她拈着针线,回头望向一边贵妃椅上袖手旁观的云阳公主,结结巴巴道:“奴婢…奴婢不会针线啊…”
云阳公主很是恶劣的冷笑:“做针线活不是你们女人的本分么。”
龙白月尴尬得鼻尖冒汗,她勉强拿起衣料,四顾众人做活手法,只觉得眼花缭乱,一时根本看不懂,也无从下手。她闭闭眼睛,静下心来分析宫人缝衣的工序步骤,鼓起勇气开始慢慢摸索。
针脚一路斜行,歪歪扭扭缝到腋下,收针打结,续线,再往袖口努力进发。龙白月做得无比认真,倒是一直躺在她身后闲看的云阳公主耐不住性子了:“你怎么缝得那么慢?”
“缝快了怕扎到手嘛。”说话间有样学样的咬断线头,嘿,第一件衣服做成了,丑得要死,也不知会穿在哪个倒霉鬼身上。
“笨手笨脚的,还逞什么能…”云阳公主讪笑着嘲讽她。
“啊,不,”龙白月回过头望着云阳,眼里竟有些快乐,“奴婢只消想着,这衣服是紫眠大人等着穿的,做起来就很有劲头呢!”
云阳一愣,一时竟不知如何回答她。
“公主您要不要也做点试试?其实也挺有意思的。”龙白月揉揉自己肩胛,忍不住微微皱眉道,“这活计累死活人,不过公主您只消吹口仙气,奴婢们可就轻松啦,哈哈!”

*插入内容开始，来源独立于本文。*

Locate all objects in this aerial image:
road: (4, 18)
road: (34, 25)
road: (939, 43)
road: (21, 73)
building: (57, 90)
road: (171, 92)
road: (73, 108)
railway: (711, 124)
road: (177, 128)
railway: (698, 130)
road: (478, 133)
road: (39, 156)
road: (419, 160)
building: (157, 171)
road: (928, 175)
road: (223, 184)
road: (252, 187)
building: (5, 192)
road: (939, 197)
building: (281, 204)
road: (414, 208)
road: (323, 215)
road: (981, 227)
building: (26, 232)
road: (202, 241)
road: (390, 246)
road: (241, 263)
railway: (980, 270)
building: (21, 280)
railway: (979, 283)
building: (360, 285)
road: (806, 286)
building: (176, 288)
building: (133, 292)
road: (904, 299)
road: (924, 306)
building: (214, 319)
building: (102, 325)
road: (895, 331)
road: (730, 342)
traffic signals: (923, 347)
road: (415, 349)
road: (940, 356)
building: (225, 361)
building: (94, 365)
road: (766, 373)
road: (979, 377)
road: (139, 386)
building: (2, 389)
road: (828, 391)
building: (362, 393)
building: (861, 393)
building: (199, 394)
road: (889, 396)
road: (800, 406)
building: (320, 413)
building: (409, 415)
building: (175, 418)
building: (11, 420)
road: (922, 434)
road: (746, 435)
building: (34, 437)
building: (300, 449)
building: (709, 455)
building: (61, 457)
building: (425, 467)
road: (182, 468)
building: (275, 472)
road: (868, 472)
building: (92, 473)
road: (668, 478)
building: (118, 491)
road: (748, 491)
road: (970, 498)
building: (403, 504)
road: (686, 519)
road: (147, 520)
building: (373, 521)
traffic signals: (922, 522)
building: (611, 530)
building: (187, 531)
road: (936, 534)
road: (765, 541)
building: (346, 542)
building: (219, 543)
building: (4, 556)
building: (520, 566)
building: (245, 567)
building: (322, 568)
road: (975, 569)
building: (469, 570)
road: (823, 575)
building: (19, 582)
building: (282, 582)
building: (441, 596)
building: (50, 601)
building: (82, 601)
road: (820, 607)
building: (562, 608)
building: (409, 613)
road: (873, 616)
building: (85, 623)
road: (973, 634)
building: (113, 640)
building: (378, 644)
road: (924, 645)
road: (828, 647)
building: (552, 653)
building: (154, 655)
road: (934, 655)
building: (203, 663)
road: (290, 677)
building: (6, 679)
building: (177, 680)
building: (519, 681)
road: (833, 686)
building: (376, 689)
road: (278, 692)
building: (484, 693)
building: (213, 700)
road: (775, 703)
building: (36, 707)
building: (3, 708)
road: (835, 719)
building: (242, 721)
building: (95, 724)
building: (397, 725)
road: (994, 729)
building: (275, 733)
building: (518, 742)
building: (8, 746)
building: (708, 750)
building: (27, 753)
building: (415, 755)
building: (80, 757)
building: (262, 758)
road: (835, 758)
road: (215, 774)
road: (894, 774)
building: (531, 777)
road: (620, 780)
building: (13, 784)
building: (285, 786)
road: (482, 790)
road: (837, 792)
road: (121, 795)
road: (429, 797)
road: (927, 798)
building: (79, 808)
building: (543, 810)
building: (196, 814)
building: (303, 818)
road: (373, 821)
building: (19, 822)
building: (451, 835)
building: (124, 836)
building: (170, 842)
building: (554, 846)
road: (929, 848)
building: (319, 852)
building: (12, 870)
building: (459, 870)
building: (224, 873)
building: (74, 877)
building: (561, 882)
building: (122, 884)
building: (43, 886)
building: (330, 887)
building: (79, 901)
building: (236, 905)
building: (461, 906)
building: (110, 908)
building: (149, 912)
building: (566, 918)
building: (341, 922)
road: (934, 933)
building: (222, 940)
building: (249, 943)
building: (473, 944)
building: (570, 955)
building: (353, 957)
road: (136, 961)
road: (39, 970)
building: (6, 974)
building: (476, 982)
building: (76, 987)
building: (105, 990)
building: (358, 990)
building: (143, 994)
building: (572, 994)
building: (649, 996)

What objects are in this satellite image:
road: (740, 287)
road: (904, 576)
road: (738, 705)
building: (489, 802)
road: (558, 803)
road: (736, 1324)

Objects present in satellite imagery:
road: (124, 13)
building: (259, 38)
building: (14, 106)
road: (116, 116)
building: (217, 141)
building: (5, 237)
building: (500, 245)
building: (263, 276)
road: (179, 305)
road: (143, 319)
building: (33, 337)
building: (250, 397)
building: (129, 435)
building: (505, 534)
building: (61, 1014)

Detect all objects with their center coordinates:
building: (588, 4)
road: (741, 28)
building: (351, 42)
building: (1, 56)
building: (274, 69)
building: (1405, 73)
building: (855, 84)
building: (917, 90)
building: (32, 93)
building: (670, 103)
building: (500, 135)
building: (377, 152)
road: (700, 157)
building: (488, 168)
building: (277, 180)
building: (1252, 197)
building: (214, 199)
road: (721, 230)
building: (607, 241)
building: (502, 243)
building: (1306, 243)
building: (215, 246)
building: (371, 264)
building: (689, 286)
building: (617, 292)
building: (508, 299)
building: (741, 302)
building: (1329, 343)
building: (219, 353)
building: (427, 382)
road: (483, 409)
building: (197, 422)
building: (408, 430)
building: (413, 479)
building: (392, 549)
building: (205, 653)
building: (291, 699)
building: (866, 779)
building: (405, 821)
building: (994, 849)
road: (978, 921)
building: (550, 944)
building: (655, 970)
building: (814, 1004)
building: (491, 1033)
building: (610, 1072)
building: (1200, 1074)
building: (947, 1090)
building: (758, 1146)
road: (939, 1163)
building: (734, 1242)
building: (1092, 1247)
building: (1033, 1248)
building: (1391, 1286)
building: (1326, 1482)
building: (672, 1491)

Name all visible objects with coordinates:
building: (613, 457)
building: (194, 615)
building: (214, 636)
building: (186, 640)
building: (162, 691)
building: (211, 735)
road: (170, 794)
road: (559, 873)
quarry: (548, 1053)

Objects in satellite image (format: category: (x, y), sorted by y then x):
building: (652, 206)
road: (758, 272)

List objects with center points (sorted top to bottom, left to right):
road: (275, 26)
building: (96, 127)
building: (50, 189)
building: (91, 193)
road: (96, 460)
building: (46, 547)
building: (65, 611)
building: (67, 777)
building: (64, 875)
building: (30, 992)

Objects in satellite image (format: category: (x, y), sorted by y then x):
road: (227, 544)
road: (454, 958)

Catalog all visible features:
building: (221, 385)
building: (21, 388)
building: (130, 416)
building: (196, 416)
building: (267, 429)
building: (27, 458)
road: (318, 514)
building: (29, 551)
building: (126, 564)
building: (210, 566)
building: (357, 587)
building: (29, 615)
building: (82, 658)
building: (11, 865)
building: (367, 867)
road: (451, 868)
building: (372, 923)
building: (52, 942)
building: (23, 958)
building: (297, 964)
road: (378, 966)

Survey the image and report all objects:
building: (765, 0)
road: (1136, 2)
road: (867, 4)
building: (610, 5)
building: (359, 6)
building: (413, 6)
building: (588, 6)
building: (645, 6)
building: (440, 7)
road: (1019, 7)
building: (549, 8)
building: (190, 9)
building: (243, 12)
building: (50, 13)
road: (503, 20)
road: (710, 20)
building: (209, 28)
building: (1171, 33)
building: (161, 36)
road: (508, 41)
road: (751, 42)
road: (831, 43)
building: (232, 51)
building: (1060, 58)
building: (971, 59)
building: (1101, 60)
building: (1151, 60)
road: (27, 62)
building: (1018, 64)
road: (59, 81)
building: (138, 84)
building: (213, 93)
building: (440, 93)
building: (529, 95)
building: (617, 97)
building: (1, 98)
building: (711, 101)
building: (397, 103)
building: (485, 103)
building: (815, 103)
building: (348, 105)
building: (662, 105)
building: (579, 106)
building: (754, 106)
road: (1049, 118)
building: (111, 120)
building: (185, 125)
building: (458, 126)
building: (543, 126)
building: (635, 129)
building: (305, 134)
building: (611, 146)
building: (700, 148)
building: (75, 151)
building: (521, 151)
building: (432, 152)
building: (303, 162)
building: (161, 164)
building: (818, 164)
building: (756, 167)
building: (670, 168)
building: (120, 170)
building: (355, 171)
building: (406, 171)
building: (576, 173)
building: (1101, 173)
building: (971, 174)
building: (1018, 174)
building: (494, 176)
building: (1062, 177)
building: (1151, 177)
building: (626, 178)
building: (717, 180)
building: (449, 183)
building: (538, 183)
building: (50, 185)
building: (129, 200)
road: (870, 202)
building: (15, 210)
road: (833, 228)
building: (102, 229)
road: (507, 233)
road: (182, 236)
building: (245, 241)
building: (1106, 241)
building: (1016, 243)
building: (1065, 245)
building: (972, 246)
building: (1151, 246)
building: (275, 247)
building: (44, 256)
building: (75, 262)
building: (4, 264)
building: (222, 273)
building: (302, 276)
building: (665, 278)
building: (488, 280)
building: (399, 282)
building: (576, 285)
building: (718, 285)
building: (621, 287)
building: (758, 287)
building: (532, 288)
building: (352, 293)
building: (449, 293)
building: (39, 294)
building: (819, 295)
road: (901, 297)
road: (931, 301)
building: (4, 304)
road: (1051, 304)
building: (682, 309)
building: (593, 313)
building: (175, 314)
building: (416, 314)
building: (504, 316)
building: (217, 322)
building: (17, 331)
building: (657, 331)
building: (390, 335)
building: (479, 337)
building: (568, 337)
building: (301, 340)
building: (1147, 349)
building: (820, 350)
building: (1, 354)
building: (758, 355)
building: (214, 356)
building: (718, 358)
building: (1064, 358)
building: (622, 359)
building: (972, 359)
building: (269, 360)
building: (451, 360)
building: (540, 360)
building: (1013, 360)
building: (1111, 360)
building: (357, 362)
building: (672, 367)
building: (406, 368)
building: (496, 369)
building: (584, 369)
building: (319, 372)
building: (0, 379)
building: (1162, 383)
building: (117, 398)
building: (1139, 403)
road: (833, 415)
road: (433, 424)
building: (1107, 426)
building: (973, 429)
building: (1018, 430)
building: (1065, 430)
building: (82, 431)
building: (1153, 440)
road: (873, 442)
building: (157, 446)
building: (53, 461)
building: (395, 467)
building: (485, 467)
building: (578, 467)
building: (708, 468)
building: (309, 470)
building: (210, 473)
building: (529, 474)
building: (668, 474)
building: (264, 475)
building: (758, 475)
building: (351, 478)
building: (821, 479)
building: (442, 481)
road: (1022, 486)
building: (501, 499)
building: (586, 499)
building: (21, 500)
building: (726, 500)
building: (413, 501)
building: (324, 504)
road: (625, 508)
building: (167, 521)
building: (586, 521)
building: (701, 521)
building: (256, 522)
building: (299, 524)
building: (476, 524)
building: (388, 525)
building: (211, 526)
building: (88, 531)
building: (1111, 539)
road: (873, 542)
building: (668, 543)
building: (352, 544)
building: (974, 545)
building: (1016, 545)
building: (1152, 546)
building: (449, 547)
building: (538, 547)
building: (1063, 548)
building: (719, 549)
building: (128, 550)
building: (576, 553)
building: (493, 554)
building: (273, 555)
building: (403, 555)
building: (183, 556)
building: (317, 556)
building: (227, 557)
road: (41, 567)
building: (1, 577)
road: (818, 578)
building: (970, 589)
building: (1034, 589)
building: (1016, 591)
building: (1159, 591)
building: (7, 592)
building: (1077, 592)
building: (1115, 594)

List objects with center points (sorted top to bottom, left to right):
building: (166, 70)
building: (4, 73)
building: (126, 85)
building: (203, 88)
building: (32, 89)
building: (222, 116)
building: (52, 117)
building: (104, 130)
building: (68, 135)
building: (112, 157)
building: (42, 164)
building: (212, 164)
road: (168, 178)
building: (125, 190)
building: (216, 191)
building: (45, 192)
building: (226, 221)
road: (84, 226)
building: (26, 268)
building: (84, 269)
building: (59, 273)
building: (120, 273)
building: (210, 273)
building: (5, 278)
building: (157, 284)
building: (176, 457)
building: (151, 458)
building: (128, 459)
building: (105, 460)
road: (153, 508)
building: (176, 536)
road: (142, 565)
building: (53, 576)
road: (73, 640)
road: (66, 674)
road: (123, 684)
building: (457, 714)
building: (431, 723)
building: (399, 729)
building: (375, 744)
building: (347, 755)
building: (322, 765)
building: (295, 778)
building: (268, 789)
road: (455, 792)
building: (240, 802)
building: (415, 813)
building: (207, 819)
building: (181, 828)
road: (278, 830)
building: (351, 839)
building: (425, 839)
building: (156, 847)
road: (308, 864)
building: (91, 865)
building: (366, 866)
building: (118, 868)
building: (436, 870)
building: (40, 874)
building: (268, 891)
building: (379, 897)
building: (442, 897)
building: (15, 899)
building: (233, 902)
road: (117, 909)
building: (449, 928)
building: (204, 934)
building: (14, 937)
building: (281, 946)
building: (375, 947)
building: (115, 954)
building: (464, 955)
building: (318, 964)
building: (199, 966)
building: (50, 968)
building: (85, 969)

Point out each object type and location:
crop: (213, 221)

“哼,”云阳公主冷笑一声,转过身不理她,“你以为做征衣非你们不可?象征性揽点活,沽名钓誉,我不奉陪。”
龙白月抿着嘴偷偷笑,回头继续赶活,低头折叠好衣服,冷汗却忽然冒出——她的针呢?遍寻不见,龙白月傻眼了,望着叠成小山样高的衣服,只能默默哀悼一声:“阿弥陀佛…”
幸好这衣服不是给紫眠穿的…
※※※※※※※※※※
“你怎么又跟来了。”贺凌云在潘楼街挑马具,刚买了一卷缰绳,就看见公输灵宝背着个包袱又来找他,顺口随便打招呼,已不再会无奈叹气。
“给你看样东西。”公输灵宝拍拍包袱,眼里闪动的光彩比以往任何一次都要神气。
贺凌云于心不忍,但还是硬起口气:“和你说过多少次了,别再折腾,我不可能带你去战场的。”
“为什么?”公输灵宝依旧不知死活的笑。
贺凌云翻翻白眼,无从解释,转身走进一边的鹰鹘店逗鹰玩。这家鹰鹘店的老板姓黄,祖父做过翰林书画院的待诏,专擅以工笔描绘鹰鹘神俊,到了儿孙辈没人画画,倒是靠着驯养海东青的本事,开了这家鹰鹘店。黄老板与贺凌云是旧识,在贺凌云左牵黄右擎苍做纨绔子弟的年岁,与他交情甚好。
黄老板此刻正戴着皮手套,给客人演示“过拳”,就见他端平了手呼哨一声,一只“三年龙”立刻从架上飞起,娴熟的落在黄老板的手背上。
海东青扑打翅膀的声音吓到了公输灵宝,她躲在贺凌云身后,探出半个脑袋,怯怯道:“好讨厌这种鸟。”